Start of INFORMATION PROVIDED

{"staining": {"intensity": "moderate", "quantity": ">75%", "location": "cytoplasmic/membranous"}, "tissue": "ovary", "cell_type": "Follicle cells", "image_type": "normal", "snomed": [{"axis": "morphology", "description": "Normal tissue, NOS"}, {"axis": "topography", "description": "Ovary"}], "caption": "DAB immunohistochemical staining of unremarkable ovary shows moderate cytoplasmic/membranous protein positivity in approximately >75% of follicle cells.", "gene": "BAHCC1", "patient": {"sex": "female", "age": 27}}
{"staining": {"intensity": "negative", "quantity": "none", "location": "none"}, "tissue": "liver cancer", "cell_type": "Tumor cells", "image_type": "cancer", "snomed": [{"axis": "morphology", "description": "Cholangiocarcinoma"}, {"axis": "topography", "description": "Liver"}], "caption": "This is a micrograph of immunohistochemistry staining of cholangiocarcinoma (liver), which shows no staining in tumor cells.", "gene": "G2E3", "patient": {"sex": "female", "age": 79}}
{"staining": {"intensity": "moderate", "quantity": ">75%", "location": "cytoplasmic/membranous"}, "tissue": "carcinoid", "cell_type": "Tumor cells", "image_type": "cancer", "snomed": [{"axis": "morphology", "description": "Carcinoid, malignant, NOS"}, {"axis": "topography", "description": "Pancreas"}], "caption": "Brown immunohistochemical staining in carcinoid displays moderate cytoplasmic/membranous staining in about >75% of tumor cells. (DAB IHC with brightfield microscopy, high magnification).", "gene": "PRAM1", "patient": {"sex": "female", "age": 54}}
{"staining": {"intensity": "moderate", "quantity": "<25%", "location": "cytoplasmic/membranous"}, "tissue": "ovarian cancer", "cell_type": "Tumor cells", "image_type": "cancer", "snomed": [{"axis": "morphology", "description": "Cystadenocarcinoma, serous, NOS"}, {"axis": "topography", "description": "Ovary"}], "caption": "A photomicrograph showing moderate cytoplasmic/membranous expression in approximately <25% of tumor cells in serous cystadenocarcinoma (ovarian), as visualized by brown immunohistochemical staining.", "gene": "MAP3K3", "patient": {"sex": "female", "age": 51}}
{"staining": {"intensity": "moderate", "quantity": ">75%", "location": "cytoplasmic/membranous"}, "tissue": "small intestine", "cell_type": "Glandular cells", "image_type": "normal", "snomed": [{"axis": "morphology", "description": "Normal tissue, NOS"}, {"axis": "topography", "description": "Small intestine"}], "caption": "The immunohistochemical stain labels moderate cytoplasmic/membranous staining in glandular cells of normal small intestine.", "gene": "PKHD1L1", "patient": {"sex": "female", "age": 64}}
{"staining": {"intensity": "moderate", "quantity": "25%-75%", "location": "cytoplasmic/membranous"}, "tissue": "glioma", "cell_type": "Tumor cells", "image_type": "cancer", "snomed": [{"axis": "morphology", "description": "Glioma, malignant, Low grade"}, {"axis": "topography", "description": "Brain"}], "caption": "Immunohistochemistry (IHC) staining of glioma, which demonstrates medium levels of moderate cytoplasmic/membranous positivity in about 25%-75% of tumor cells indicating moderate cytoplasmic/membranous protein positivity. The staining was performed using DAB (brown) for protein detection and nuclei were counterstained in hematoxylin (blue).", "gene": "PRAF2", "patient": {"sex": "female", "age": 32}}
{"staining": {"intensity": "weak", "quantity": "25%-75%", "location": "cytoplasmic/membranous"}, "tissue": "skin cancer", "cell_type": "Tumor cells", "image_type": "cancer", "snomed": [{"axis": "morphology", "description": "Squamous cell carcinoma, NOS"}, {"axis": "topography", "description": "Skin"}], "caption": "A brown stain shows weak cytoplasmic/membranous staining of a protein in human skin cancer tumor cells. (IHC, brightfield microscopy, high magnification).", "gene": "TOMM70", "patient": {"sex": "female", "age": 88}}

End of INFORMATION PROVIDED

=== PROBLEM DETAILS ===
Print each line of the data exactly. Keep all of it.

=== TASK ANSWER ===
{"staining": {"intensity": "moderate", "quantity": ">75%", "location": "cytoplasmic/membranous"}, "tissue": "ovary", "cell_type": "Follicle cells", "image_type": "normal", "snomed": [{"axis": "morphology", "description": "Normal tissue, NOS"}, {"axis": "topography", "description": "Ovary"}], "caption": "DAB immunohistochemical staining of unremarkable ovary shows moderate cytoplasmic/membranous protein positivity in approximately >75% of follicle cells.", "gene": "BAHCC1", "patient": {"sex": "female", "age": 27}}
{"staining": {"intensity": "negative", "quantity": "none", "location": "none"}, "tissue": "liver cancer", "cell_type": "Tumor cells", "image_type": "cancer", "snomed": [{"axis": "morphology", "description": "Cholangiocarcinoma"}, {"axis": "topography", "description": "Liver"}], "caption": "This is a micrograph of immunohistochemistry staining of cholangiocarcinoma (liver), which shows no staining in tumor cells.", "gene": "G2E3", "patient": {"sex": "female", "age": 79}}
{"staining": {"intensity": "moderate", "quantity": ">75%", "location": "cytoplasmic/membranous"}, "tissue": "carcinoid", "cell_type": "Tumor cells", "image_type": "cancer", "snomed": [{"axis": "morphology", "description": "Carcinoid, malignant, NOS"}, {"axis": "topography", "description": "Pancreas"}], "caption": "Brown immunohistochemical staining in carcinoid displays moderate cytoplasmic/membranous staining in about >75% of tumor cells. (DAB IHC with brightfield microscopy, high magnification).", "gene": "PRAM1", "patient": {"sex": "female", "age": 54}}
{"staining": {"intensity": "moderate", "quantity": "<25%", "location": "cytoplasmic/membranous"}, "tissue": "ovarian cancer", "cell_type": "Tumor cells", "image_type": "cancer", "snomed": [{"axis": "morphology", "description": "Cystadenocarcinoma, serous, NOS"}, {"axis": "topography", "description": "Ovary"}], "caption": "A photomicrograph showing moderate cytoplasmic/membranous expression in approximately <25% of tumor cells in serous cystadenocarcinoma (ovarian), as visualized by brown immunohistochemical staining.", "gene": "MAP3K3", "patient": {"sex": "female", "age": 51}}
{"staining": {"intensity": "moderate", "quantity": ">75%", "location": "cytoplasmic/membranous"}, "tissue": "small intestine", "cell_type": "Glandular cells", "image_type": "normal", "snomed": [{"axis": "morphology", "description": "Normal tissue, NOS"}, {"axis": "topography", "description": "Small intestine"}], "caption": "The immunohistochemical stain labels moderate cytoplasmic/membranous staining in glandular cells of normal small intestine.", "gene": "PKHD1L1", "patient": {"sex": "female", "age": 64}}
{"staining": {"intensity": "moderate", "quantity": "25%-75%", "location": "cytoplasmic/membranous"}, "tissue": "glioma", "cell_type": "Tumor cells", "image_type": "cancer", "snomed": [{"axis": "morphology", "description": "Glioma, malignant, Low grade"}, {"axis": "topography", "description": "Brain"}], "caption": "Immunohistochemistry (IHC) staining of glioma, which demonstrates medium levels of moderate cytoplasmic/membranous positivity in about 25%-75% of tumor cells indicating moderate cytoplasmic/membranous protein positivity. The staining was performed using DAB (brown) for protein detection and nuclei were counterstained in hematoxylin (blue).", "gene": "PRAF2", "patient": {"sex": "female", "age": 32}}
{"staining": {"intensity": "weak", "quantity": "25%-75%", "location": "cytoplasmic/membranous"}, "tissue": "skin cancer", "cell_type": "Tumor cells", "image_type": "cancer", "snomed": [{"axis": "morphology", "description": "Squamous cell carcinoma, NOS"}, {"axis": "topography", "description": "Skin"}], "caption": "A brown stain shows weak cytoplasmic/membranous staining of a protein in human skin cancer tumor cells. (IHC, brightfield microscopy, high magnification).", "gene": "TOMM70", "patient": {"sex": "female", "age": 88}}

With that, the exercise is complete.